This invention relates to a liquid chromatography device.
The field of high pressure liquid chromatography is described in M. Dong, Modern HPLC for Practising Scientists, Wiley, 2006. Briefly, chromatography is used to separate, indentify and quantify compounds from a sample consisting of a mixture of compounds. The sample is dissolved in a fluid mobile phase, which interacts with an immobile, immiscible stationary phase. In high pressure liquid chromatography (HPLC) the stationary phase is usually a column packed with particles, which maybe functionalised. The phases are chosen based on the analyte of interest's affinity towards them, relative to that of the rest of the sample. As the mobile phase moves through the stationary phase, the individual sample components will be retained by the stationary phase to varying degrees and will become separated. The retention time varies depending on the interaction strength with the stationary phase, the composition of solvent used and the flow rate of the mobile phase.
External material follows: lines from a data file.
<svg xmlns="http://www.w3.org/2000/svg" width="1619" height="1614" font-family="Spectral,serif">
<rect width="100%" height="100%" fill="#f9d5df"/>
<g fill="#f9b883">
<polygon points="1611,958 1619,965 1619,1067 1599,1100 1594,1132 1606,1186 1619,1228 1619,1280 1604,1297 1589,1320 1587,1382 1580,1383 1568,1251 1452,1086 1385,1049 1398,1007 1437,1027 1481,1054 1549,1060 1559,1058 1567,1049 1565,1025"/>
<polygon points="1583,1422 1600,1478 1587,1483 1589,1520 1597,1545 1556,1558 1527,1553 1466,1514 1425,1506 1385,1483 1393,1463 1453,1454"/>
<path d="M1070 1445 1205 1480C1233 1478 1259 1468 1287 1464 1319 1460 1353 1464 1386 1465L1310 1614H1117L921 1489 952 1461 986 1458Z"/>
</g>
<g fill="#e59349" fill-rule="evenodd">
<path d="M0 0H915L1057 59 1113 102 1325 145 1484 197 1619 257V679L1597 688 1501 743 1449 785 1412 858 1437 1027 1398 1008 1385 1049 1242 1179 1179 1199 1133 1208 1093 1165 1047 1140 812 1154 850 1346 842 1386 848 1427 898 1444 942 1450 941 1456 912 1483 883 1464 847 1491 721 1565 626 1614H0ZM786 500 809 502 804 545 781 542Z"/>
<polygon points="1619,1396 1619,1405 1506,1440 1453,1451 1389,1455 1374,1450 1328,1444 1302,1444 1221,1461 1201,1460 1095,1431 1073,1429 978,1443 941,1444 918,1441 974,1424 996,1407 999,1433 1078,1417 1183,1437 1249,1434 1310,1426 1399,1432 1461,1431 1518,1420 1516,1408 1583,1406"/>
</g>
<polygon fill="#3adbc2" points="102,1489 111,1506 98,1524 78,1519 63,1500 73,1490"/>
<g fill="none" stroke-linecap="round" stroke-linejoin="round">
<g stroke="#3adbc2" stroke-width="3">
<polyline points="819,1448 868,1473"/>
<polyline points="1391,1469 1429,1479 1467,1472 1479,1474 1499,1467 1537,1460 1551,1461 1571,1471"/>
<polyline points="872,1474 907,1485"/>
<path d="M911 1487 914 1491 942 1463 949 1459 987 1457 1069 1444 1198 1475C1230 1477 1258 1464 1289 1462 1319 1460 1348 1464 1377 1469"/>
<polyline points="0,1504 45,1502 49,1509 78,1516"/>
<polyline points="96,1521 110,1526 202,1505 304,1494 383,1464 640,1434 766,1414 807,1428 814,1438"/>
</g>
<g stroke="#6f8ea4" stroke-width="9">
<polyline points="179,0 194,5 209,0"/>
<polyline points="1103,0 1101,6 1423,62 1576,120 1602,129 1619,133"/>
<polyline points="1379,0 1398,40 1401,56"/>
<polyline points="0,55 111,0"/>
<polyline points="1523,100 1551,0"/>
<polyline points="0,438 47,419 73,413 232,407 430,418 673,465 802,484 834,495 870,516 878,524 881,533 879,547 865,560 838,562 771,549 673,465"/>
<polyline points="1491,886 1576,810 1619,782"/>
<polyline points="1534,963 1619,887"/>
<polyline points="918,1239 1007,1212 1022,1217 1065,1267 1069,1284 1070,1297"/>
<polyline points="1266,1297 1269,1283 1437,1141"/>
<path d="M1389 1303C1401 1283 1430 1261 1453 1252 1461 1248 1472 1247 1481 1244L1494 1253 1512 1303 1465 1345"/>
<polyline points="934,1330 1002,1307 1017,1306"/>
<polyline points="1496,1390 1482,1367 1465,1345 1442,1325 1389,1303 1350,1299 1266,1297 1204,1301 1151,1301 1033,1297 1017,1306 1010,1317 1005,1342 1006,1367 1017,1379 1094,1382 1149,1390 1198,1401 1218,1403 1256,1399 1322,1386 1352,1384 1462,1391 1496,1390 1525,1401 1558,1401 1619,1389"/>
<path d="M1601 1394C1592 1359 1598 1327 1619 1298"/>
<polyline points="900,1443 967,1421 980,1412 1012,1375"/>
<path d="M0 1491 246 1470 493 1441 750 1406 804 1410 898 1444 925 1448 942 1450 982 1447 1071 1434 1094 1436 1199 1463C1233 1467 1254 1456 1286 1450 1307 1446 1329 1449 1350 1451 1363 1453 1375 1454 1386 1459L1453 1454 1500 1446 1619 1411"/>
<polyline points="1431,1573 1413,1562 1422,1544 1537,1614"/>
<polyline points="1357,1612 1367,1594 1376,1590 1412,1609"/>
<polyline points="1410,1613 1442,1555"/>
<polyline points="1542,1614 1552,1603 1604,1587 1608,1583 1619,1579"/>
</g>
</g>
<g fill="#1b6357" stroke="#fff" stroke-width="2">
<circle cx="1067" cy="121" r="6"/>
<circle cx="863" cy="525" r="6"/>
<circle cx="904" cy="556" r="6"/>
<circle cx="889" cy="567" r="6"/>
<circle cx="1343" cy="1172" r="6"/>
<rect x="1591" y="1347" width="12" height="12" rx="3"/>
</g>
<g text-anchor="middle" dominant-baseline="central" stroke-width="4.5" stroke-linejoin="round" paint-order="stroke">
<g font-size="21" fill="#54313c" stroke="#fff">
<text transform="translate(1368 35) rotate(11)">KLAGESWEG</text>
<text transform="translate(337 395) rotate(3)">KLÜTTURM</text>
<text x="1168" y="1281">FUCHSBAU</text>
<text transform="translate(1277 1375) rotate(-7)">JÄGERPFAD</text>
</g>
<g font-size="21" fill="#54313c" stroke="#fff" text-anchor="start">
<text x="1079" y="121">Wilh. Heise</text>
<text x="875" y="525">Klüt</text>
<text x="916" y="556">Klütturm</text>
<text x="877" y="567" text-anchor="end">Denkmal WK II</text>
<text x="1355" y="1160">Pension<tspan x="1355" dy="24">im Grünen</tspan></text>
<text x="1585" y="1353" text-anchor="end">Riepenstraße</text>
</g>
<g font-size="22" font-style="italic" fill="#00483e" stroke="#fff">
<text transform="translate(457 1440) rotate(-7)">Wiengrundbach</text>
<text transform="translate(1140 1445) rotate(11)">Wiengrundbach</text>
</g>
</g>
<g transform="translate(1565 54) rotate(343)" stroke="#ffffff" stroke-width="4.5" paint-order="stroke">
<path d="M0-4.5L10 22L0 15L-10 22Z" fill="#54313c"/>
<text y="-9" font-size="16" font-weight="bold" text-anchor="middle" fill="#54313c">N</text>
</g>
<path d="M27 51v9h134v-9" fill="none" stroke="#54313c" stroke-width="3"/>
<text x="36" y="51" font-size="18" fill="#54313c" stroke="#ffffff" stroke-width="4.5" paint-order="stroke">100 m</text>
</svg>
Separation power increases with smaller stationary phase particle size. However, this increases the resistance to flow making the use of high pressures desirable. High pressure liquid chromatography drives the mobile phase through columns containing particles of typical diameters 5-10 micrometers. The first HPLC pumps were capable of 500 psi, with 6000 psi typical today. Ultrahigh pressure liquid chromatography (UPLC) consists of plumbing and pumps capable of performing at 100,000 psi required to drive solvent through columns containing even smaller particles of the order of 1 micrometer diameter.
The detection of separated analytes is possible via one or more techniques, including UV-visible light absorption, fluorescence, light scattering, refractive index analysis or mass spectrometry. These techniques, particularly when used in parallel, allow the identification and absolute quantitation of a very wide range of compounds, and permit a semi-quantitative analysis of even complex, unknown analyte mixtures. Detection signals are referenced to the time of the sample's injection onto the chromatographic column: under identical conditions, a given compound will have a characteristic retention time and it is this which allows its identification. Where the detection technique is destructive the sample cannot be recovered, but in these cases it is often possible to divert a percentage of the eluent flow to a fraction collector if required.
HPLC has found wide applications in the pharmaceutical industry, environmental monitoring, medicine, academia, defence, forensic science, and elsewhere. However, use has been limited by the bulk and expense of HPLC systems. Cubic meter footprints, mains power supplies, large volumes of eluent, weight and mechanical fragility of existing HPLC systems require fixed laboratory installation. The size and the relatively low turnover of such systems have conspired to make the units extremely expensive both in terms of initial expenditure and then in terms of maintenance and servicing. Typical systems cost tens of thousands of pounds, putting them beyond the reach of all but large, well-established companies and research institutions. Furthermore, the small diameter of HPLC tubing coupled with the crude form of many of the samples analysed via this technique mean that blockages are frequent. The pressure build-up following such an event can cause significant damage to an HPLC, and even if such damage is avoided extended machine down-time is unavoidable.
The component most resistant to miniaturisation has been the pump.
For example, it is stated that a “reason for the limited interest in HPLC-like separations on chip appears to be the complexity of the plumbing since an external pump typical of standard HPLC instrumentation has to be included. The role of the chip then degrades to a capillary-like column and the advantages attributed to microfluidic devices vanish.” (Svec and Stachowiak, in Handbook of capillary and microchip electrophoresis and associated microtechniques, ed James P. Landes, CRC Press, 2008, p 1299).
The implementation of integrated microscale HPLC “has proven to be tedious, mostly for reasons related to pressure: the difficulty of generating high pressure with on-chip integrated pumps as well as of fabricating high-pressure rating microchips. Consequently, on-chip liquid chromatography is underdeveloped, not only compared to other chip-based analytical techniques but also in view of the importance of HPLC as an analytical technique.” (Khirevich et al. Anal. Chem., 2009, 81 (12), pp 4937-4945).
U.S. Pat. No. 6,572,749 notes that the problem of pumping for micro-HPLC is unsolved and teaches the use of electro-osmotic pumping. However, it only achieves 2500 psi, is dependent on lengthy columns and, in common with other electro-osmotic pumps, that there is interaction between the packing and the electro-osmotic flow.
Although the technology exists to allow the miniaturisation of stages such as detection, while complex pump systems ensure the footprint of the units remains so high there is little incentive to do so.
The invention described herein, at least in its presently preferred embodiments, addresses these and related needs.